Publishers Weekly
05/13/2024
UCLA historian Green debuts with a captivating biography of father and son literary fabulists Ikbal and Idries Shah. Born in 1894 into a wealthy Muslim family in colonial India and sent to Britain for his schooling, Ikbal eventually abandoned his studies, instead indulging his literary aspirations by publishing poetry. Capitalizing on British popular interest in the region due to ongoing conflict, he positioned himself as an expert on Afghanistan (he was descended from an Afghan chieftain), penning several guidebooks. He went on to fabricate many more bestselling travelogues for places he’d never visited, along the way inventing stories about Eastern mysticism. Idries followed in his father’s footsteps, presenting himself as an authority on Sufism, though much of what he wrote on the topic was fanciful; he earned a devoted following in the 1960s, which included Doris Lessing. In a famous episode, Idries convinced classicist Robert Graves to translate a manuscript by the medieval mystic Omar Khayyam—purportedly a Shah family heirloom—that turned out to be fake. Green’s finely wrought narrative presents father and son as, in some ways, boxed into their grift by the strictures of Britain’s racist society and its Orientalist expectations; at the same time, the duo’s genuine love of poetry and spiritualism is palpable.
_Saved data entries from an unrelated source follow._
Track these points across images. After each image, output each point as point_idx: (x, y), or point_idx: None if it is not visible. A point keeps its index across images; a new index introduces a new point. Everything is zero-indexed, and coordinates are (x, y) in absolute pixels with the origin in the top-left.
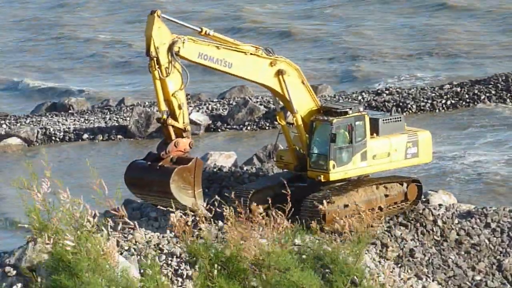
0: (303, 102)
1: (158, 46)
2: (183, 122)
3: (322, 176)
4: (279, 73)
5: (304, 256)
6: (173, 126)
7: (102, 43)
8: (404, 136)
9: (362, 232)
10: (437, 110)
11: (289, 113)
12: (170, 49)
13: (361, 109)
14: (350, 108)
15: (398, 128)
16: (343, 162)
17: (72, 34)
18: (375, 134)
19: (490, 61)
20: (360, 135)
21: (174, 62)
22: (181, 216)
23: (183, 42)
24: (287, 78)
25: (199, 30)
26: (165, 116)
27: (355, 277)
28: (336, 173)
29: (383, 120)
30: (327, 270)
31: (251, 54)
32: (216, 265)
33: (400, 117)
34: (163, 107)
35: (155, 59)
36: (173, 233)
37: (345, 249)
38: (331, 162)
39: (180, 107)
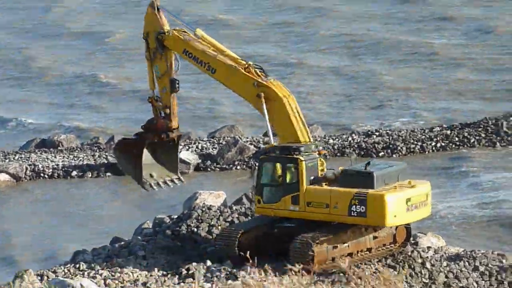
0: (285, 133)
1: (148, 31)
2: (165, 105)
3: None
4: (261, 95)
5: None
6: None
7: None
8: (349, 192)
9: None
10: (426, 153)
11: None
12: (156, 37)
13: (297, 153)
14: (290, 149)
15: (363, 183)
16: (270, 199)
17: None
18: (325, 184)
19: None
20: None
21: (160, 49)
22: None
23: (167, 34)
24: (269, 103)
25: (193, 30)
26: (152, 96)
27: None
28: (262, 208)
29: (346, 172)
30: None
31: (235, 67)
32: None
33: (367, 173)
34: (152, 86)
35: (145, 42)
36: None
37: None
38: (256, 197)
39: (162, 91)
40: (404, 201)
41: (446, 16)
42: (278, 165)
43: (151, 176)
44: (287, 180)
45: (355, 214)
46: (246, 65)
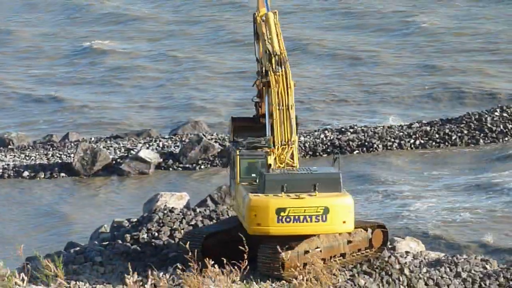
0: (274, 128)
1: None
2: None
3: None
4: (267, 84)
5: None
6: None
7: None
8: (242, 193)
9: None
10: (404, 150)
11: None
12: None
13: (239, 148)
14: (236, 142)
15: (259, 187)
16: (231, 195)
17: None
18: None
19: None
20: (233, 175)
21: (255, 32)
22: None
23: (256, 17)
24: (270, 91)
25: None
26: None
27: None
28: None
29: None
30: None
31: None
32: None
33: (261, 176)
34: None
35: None
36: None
37: None
38: (230, 190)
39: (257, 75)
40: (273, 211)
41: (367, 12)
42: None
43: None
44: (233, 175)
45: (243, 217)
46: (275, 53)
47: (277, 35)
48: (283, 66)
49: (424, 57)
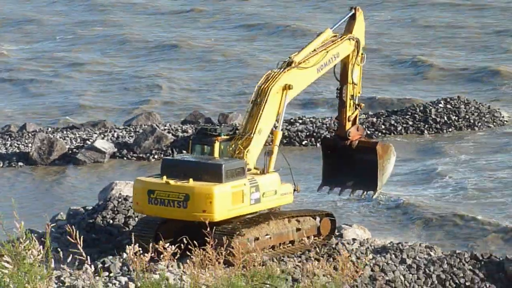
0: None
1: None
2: None
3: None
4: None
5: None
6: None
7: None
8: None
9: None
10: None
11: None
12: None
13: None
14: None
15: None
16: None
17: None
18: None
19: None
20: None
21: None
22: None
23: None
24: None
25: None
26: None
27: None
28: None
29: None
30: None
31: None
32: None
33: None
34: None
35: None
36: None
37: None
38: None
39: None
40: (145, 192)
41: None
42: None
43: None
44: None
45: None
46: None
47: (315, 50)
48: (285, 70)
49: None
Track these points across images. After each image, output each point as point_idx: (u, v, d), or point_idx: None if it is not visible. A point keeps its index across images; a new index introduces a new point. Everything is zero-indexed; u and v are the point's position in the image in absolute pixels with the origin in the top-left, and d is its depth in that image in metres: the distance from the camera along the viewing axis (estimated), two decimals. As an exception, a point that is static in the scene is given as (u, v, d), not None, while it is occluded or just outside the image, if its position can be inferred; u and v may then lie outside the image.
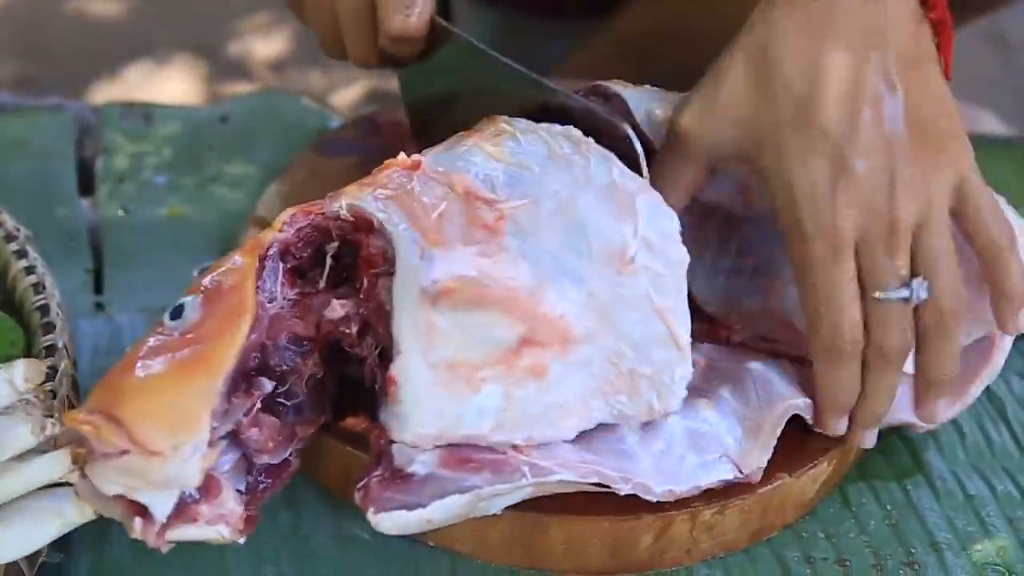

This nuanced and erudite account dives headfirst into the messy contradictions of life under British imperialism for colonial subjects. (July)
Miranda Seymour
"Rarely has the literary world been more successfully hoodwinked than by Ikbal and Idries Shah . . . I was hooked from the first page."
New York Times - Robyn Creswell
"Green shows how, by dint of hard work, brazen fraud and a mastery of ‘the occult energies of identity,’ over the course of the 20th century, first father and then son became recognized as experts on the East in general and Afghanistan in particular, helping to shape how those places were viewed on both sides of the Atlantic."
Literary Review - Fitzroy Morrissey
"[A] superb book… it highlights the pervasive influence of esoteric religion—often of a Sufi tinge—in the increasingly post Christian West."
Peter Theroux
"This scholarly and hilarious tale of the Shahs, father and son, and their decades of fabrications, is one of a kind. Nile Green is an exquisite writer, and his book is more droll, erudite, and delightful than anything the Shah family ever came up with."
Shahan Mufti
"This rollicking tale of the beguiling father and son duo Ikbal and Idries Shah is a thrilling exploration of the space that Islam occupied in the western imagination over the span of the twentieth century. Some of the Forrest Gump-like encounters will leave your jaw on the floor and the Catch Me If You Can intrigue of it all will keep you turning the pages. Nile Green, one of the world’s foremost scholars on Islam, has written a truly extraordinary, accessible, and timely book"
Deborah Baker
"In this dual biography of the father and son shapeshifters Ikbal and Idries Shah, Nile Green has given us a funhouse mirror of Great Britain’s alter ego as its empire unraveled. Green chronicles the Shahs’ ever-multiplying monikers, mythical backstories, prolific spinning of tales of derring-do, royal lineage, and esoteric mysticism with unflappable flair. And when you think it can’t get any more fantastic, Doris Lessing pops up in Peshawar, following her Sufi master Idries in shilling for the mujahideen just as the Holy War is getting underway. In an age when identities aspire to be fixed, cultural appropriation is frowned upon, and borders are locked shut, the Shahs perfected the art of trespass."
Booklist
"[A] remarkable father-and-son biography."